Unas semanas después fui muy temprano a ver al cura, con intención de confesarme. Lo hice y, para mi sorpresa, permaneció calmado, como si ya supiera, a pesar de que no hubo reportes públicos ni secretos. No me dio ni me quitó la absolución, solo me miró con una tristeza profunda y dijo:

―La vida, a veces, hay que tomarla como viene.
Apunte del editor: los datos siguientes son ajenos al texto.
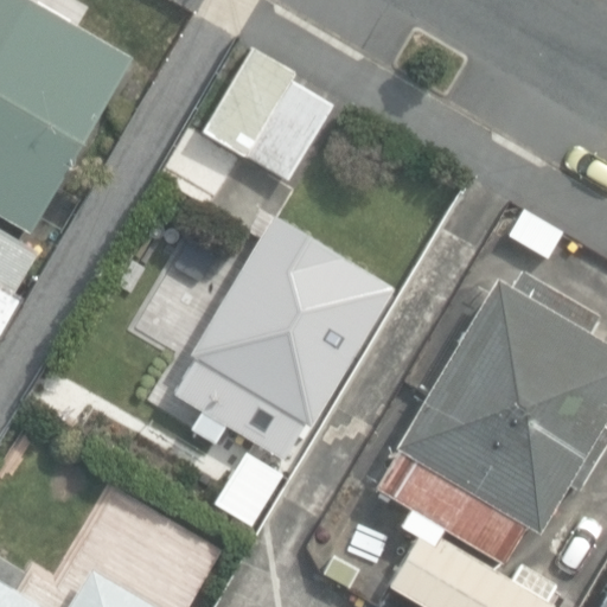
[(0,0),(0,215),(30,232),(131,61),(29,0),(27,0),(0,0)]
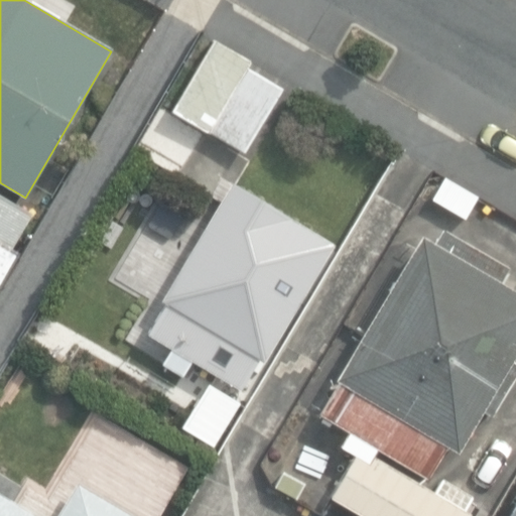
[(159,133),(194,153),(207,131),(243,152),(279,90),(245,71),(250,61),(213,40),(159,133)]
En los cuadernos que sacara a hurtadillas, y que ahora guardaba con recelo, había leído:

*

Irene: Abusada por su tío durante muchos años. Incapaz de amores o de orgasmos. La desgracia la persigue. Así será por el resto de sus días. Enterrará a su amigo más cercano antes de lo que imagina. Se casará con un hombre que nunca la ha querido. Con él tendrá a su única hija. Su corazón quedará roto sin remedio en poco más de quince años. Mañana será testigo de un asesinato y no hará nada para impedirlo.

*

Leonardo: Se casará con Irene por inercia. Tendrán una hija, que se suicidará a los catorce años, cuando se repita la historia con el tío. Se enamorará, sin remedio, de un amigo que ama a Irene con locura. Vivirá entre el miedo y la apatía que nacen de la culpa y los secretos. Morirá de un cáncer doloroso, que empezará en su hombría y terminará devorando sus pulmones. Nadie lo recordará después de muerto. Mañana será testigo de un asesinato y pasará el resto de su vida tratando de olvidarlo.

*

Rafael: Enamorado de Irene con locura. No le dirá nunca. Su padre no es su padre y ya lo sabe, por eso la casa es un infierno. La madre se largará en pocos meses con el plomero que se parece tanto a Rafael. Nunca más volverá a tener noticias de ella. Matará a tiros, sin causas aparentes, a un señor de muchos años. Todos pensarán que fue en venganza por Irene. Se comerá su última bala, luego de contarle que ya no tiene que preocuparse por su tío. Mañana será testigo de un asesinato y pasará el resto de su vida tratando de enmendarlo.

*

Adolfo: Ahogó en un cubo al gato del vecino. No amará nunca a nadie que no sea él mismo. Nadie que no sea él mismo lo amará nunca. Su madre le tiene miedo y él lo sabe. Su padre piensa que habría que haberle hecho lo que al gato. No tendrá descendencia y pensará que es una suerte. Probablemente lo sea. Tendrá una vida larga, pero acortará la de muchos. Asesinará a Doña Rosa mañana por la noche y descubrirá que no le importa en lo más mínimo.

El cura se volvió un hombre solitario. Rara vez salía de la parroquia. No miraba de frente a los habitantes del pueblo cuando se los encontraban por la calle, solo devolvía saludos con un gesto que era medio mueca y medio hastío. La desconfianza se le pegó en el rostro y su voz se fue apagando hasta convertirse en un susurro. Sus homilías se convirtieron en un canto triste, con poco de fe y mucho de amargura. Decidió cambiar su testamento. Dejó todo lo que tenía, que era casi nada, al refugio de mascotas, con una cláusula específica en la que exigía quemar una caja de madera, clausurada con clavos, que guardaba debajo de su cama y tenía el tamaño aproximado de un cuaderno.

Nadie supo qué pasó con Doña Rosa.

Se rumora que hay otra señora sin edad en Pueblo Abierto. Lee el arroz y tiene un perro ciego, un gato negro, una paloma sin un ala y algunos creen que incluso una tortuga.